(Records drawn from a collection)
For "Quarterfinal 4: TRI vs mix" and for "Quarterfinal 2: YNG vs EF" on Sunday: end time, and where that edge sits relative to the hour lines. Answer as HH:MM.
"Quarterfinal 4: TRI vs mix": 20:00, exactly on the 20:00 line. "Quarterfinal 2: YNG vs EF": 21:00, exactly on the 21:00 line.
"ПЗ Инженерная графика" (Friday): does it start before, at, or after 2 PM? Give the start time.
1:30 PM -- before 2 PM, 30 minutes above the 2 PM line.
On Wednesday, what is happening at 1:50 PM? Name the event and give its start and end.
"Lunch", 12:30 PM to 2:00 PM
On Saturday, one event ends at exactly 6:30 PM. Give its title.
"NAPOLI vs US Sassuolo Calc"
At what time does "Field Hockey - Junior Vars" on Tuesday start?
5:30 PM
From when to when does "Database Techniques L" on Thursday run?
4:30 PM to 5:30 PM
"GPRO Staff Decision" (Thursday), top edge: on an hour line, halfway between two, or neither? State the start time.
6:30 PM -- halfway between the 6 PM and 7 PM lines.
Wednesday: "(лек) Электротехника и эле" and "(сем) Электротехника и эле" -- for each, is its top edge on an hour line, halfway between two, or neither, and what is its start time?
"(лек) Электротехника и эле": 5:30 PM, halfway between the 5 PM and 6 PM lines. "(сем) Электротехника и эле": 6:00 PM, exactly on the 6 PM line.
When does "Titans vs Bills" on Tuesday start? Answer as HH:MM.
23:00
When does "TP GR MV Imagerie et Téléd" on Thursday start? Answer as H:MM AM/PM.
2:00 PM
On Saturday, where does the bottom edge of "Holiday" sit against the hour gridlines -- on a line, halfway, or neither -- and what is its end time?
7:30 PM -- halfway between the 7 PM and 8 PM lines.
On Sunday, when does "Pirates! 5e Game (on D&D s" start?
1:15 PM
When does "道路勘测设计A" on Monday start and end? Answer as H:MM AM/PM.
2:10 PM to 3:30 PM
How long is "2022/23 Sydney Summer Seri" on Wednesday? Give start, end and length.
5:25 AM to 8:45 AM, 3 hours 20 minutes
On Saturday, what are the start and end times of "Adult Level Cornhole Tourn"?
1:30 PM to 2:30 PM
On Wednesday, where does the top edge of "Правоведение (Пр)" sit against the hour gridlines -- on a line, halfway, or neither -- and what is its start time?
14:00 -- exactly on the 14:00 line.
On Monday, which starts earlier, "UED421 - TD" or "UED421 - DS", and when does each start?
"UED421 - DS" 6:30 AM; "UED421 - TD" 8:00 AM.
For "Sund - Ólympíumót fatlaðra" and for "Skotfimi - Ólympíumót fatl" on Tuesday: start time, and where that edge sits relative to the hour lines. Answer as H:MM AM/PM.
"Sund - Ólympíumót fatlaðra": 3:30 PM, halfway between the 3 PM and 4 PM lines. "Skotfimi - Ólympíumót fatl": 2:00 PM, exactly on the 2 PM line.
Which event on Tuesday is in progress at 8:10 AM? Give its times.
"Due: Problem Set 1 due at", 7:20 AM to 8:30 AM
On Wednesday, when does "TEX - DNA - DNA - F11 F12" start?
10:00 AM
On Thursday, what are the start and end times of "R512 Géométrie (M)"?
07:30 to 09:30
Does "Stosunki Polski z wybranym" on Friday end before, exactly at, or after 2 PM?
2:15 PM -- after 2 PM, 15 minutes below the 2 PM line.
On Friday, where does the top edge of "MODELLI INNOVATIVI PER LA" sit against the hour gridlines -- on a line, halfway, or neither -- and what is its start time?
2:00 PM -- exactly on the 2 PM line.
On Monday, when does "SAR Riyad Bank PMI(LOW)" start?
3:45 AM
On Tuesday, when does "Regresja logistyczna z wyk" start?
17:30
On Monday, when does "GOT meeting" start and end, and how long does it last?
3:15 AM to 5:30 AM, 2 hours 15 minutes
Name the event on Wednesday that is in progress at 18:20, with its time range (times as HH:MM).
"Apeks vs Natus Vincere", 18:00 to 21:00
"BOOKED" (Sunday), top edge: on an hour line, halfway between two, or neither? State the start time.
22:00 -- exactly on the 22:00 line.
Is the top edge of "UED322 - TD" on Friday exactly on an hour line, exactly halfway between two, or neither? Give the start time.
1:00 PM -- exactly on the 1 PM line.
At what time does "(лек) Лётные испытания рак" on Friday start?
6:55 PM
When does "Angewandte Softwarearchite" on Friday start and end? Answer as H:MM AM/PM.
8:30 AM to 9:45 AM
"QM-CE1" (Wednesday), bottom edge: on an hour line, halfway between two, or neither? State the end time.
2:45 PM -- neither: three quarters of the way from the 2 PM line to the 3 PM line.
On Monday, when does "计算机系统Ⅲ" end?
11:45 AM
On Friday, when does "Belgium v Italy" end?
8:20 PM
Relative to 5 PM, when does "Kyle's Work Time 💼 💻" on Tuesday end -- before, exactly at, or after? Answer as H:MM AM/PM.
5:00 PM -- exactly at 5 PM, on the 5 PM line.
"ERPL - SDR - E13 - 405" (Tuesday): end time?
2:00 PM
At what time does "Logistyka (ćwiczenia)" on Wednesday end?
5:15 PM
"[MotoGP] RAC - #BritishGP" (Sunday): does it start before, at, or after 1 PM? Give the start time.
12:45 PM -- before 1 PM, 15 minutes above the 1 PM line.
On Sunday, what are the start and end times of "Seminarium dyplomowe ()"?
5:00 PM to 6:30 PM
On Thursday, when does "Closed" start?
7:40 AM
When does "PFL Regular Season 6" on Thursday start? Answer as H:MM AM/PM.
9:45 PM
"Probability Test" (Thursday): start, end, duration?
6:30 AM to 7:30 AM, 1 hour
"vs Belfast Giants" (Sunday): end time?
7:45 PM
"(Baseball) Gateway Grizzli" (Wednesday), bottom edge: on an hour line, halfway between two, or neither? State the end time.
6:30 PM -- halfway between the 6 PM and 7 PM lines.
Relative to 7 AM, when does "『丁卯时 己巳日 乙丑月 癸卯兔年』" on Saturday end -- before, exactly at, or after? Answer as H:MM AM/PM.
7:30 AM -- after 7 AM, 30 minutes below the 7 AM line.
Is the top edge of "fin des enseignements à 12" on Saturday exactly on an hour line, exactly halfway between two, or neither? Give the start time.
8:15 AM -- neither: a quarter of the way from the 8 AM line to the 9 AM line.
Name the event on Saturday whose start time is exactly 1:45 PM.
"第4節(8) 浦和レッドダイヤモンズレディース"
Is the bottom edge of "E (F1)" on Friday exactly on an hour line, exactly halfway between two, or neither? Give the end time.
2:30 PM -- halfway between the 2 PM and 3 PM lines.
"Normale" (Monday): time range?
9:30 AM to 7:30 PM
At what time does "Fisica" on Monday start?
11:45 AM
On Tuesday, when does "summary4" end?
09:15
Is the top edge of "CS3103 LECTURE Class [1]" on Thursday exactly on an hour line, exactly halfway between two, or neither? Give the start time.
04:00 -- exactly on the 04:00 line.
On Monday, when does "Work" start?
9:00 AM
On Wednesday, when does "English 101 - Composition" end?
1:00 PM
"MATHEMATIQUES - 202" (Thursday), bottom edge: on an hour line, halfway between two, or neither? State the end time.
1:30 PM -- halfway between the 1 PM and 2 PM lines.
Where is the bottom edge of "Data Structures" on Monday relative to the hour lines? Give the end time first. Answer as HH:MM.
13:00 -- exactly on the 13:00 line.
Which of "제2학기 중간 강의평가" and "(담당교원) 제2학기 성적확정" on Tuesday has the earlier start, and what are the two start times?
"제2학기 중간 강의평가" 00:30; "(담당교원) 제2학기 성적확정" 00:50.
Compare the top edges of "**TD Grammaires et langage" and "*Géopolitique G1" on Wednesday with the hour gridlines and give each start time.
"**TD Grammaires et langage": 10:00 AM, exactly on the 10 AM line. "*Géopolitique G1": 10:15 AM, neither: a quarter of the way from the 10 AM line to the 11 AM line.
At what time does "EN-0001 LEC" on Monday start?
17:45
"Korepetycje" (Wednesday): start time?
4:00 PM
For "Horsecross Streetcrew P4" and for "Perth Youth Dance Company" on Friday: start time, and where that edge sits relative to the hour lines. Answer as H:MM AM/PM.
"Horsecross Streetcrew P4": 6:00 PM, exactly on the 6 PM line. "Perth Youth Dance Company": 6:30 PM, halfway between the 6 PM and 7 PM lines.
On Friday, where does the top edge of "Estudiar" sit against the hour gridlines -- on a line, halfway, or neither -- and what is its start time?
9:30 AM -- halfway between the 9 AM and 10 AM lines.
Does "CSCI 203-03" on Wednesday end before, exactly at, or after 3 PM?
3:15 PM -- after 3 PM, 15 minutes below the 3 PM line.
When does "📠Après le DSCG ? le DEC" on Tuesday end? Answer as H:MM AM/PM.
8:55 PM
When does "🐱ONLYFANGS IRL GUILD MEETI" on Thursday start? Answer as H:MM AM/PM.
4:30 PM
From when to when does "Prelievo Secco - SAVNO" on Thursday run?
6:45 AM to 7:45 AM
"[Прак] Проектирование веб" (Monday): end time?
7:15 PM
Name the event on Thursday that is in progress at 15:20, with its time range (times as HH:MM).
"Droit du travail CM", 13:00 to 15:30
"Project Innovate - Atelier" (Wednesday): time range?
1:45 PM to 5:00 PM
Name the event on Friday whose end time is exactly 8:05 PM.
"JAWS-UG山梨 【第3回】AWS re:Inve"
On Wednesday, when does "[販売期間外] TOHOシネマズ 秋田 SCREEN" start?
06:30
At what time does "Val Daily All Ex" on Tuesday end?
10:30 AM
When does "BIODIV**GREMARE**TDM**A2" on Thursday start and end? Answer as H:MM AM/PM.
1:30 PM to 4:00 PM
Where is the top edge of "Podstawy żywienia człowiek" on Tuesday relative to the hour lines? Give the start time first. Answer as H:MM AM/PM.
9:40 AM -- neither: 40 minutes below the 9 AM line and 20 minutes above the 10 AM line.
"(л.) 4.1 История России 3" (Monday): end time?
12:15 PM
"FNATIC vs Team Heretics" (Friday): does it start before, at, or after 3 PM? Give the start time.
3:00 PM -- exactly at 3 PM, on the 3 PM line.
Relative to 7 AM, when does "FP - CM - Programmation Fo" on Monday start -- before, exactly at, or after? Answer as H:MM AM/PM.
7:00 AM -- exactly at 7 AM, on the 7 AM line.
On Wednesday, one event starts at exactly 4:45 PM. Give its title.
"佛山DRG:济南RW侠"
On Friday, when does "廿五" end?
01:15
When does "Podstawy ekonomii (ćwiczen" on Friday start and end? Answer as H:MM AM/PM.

### Stated goal:
Reproduce verbatim the portion of the listing from the line containing "On Sunday, what" to the line containing "7:30 AM -- after", including both of those lines.

### Response to the exercise:
On Sunday, what are the start and end times of "Seminarium dyplomowe ()"?
5:00 PM to 6:30 PM
On Thursday, when does "Closed" start?
7:40 AM
When does "PFL Regular Season 6" on Thursday start? Answer as H:MM AM/PM.
9:45 PM
"Probability Test" (Thursday): start, end, duration?
6:30 AM to 7:30 AM, 1 hour
"vs Belfast Giants" (Sunday): end time?
7:45 PM
"(Baseball) Gateway Grizzli" (Wednesday), bottom edge: on an hour line, halfway between two, or neither? State the end time.
6:30 PM -- halfway between the 6 PM and 7 PM lines.
Relative to 7 AM, when does "『丁卯时 己巳日 乙丑月 癸卯兔年』" on Saturday end -- before, exactly at, or after? Answer as H:MM AM/PM.
7:30 AM -- after 7 AM, 30 minutes below the 7 AM line.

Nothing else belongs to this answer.